The government encourages this because they don't want you to be poor when you are old. Social Security will not be enough for most old people, it should be thought of as a backup plan so you aren't completely starving. You should start when you are young. If you put in $5,000 dollars in when you are 25, the day you turn 65 that money will be worth $33,523, assuming a modest 5% a year of gains! So lets recap

  1. If your employer offers 401k matching, make sure you contribute the minimum to get that money.
  2. It might not make sense to put a whole lot of money in here, but try to stash away a little each year, you'll be grateful in the future.

Traditional Vs. Roth

Now comes the hard part! You have the option on making your contributions either Traditional or Roth. These accounts are tax advantaged because you don't pay capital gains on them, but you still have to pay income tax on the money you make! You just have the option of getting taxed now on the income, or getting taxed later.
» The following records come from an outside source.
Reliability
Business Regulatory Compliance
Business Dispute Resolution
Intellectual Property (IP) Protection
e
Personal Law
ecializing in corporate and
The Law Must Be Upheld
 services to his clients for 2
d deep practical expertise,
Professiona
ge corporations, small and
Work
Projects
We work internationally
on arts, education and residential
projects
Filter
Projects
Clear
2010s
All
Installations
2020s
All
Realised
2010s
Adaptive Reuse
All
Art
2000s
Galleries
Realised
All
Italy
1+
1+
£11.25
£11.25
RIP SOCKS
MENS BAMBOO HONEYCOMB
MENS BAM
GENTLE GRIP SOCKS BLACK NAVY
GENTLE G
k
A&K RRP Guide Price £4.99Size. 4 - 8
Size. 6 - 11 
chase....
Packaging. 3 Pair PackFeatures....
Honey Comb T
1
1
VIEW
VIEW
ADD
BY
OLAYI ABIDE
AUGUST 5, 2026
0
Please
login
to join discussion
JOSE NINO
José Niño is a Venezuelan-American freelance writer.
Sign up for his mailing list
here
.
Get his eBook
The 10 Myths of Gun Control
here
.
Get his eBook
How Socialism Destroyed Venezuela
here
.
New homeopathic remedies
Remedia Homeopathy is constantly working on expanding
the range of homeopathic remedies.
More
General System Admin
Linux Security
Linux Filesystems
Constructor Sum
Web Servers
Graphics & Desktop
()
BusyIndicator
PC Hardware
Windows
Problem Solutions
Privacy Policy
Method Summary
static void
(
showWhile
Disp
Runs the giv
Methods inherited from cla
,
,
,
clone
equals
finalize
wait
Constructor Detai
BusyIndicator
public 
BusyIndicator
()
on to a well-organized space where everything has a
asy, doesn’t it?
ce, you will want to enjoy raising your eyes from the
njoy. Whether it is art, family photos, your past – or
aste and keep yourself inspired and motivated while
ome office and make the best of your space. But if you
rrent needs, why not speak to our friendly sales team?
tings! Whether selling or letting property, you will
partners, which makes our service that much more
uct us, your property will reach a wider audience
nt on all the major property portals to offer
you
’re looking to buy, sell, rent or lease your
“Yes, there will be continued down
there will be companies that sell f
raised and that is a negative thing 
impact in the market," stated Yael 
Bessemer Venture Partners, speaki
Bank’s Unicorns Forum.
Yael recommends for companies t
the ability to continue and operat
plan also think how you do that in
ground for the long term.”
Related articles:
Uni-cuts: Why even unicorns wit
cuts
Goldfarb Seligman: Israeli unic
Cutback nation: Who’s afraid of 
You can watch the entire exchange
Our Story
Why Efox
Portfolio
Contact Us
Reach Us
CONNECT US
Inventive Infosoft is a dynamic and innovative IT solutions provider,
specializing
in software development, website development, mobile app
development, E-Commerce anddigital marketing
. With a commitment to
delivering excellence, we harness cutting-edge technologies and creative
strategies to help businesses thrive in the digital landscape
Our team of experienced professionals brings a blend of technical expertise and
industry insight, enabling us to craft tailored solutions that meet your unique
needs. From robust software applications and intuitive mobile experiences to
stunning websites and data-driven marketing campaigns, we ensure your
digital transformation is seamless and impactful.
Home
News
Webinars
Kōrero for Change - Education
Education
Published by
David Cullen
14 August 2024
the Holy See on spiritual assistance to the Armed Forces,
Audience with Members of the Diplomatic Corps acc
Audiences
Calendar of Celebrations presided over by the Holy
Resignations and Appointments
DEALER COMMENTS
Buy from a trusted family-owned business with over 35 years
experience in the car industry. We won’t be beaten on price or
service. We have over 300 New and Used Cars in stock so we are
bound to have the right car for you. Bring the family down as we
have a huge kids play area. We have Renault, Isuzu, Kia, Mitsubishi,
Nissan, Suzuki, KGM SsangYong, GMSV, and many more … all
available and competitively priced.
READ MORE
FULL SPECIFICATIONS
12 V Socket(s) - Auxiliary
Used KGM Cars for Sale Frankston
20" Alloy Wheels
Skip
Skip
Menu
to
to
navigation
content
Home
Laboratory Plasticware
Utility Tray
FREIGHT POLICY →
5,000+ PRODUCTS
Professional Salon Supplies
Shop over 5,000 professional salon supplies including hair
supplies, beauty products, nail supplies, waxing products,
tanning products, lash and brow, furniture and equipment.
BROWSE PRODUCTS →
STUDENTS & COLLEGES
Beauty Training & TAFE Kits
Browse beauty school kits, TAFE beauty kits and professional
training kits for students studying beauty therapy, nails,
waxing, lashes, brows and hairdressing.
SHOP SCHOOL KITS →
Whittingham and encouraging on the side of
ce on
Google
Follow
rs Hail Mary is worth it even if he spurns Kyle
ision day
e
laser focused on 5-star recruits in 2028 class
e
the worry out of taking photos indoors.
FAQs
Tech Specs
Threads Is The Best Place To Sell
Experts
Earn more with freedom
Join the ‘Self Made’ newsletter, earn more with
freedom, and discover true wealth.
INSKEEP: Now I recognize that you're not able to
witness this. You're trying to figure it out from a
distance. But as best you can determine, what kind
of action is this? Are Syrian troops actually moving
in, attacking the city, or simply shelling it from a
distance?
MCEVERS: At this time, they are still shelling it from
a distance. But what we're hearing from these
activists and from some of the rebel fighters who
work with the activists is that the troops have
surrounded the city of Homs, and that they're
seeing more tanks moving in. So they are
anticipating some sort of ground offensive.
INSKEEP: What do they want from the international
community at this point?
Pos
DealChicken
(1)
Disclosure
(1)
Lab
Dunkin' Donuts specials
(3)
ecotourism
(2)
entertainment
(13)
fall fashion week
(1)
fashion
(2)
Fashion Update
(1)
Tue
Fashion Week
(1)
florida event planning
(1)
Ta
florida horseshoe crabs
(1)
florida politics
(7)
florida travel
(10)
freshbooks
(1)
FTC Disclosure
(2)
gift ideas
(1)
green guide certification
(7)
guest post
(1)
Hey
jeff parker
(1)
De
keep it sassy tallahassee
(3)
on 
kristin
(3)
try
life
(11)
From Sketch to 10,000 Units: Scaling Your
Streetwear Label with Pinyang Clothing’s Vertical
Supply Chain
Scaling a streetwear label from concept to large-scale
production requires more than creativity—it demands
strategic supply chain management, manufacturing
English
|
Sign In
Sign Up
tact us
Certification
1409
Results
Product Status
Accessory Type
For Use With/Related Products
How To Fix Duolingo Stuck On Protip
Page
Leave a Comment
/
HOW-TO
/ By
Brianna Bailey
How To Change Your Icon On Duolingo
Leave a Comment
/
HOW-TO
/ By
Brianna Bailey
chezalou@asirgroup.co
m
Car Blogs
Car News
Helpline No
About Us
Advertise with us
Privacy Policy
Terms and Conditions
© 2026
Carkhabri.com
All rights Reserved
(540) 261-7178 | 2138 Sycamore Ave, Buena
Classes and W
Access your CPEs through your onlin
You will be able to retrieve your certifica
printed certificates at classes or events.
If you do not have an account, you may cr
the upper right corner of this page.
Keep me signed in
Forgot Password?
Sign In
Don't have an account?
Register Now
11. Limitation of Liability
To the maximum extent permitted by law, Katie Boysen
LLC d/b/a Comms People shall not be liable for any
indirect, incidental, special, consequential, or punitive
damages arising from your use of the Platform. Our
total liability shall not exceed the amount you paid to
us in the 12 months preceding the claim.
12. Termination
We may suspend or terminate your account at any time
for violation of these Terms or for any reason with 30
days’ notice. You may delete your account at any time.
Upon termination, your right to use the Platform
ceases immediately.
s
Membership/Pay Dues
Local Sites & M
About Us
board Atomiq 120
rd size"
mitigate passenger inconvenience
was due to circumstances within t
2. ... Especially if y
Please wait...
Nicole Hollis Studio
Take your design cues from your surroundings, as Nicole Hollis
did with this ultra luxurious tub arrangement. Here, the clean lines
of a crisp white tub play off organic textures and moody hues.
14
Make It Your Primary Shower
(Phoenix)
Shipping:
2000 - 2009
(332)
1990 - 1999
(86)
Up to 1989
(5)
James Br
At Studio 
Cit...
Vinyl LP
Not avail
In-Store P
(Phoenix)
Lets say you make $60,000 a year. The tax rate for income between $48,476 to $103,350 is 22%. So if you put $10,000 into a traditional 401k, your taxable income drops to $50,000 a year, and your tax bill for 2025 is reduced by $2200 a year.

 

To explain this write out the equation [(1 - tax rate)*income] * [(1 + return rate)^ years] show you can re arrange to income * [(1 + return rate)^ years] * [(1 - tax rate)] and it equal the same thing. And since its equal the same thing if you tax it later, it also means if you tax now, then have capital gains tax, thats still worse than taxing the whole thing with gains after 20 years.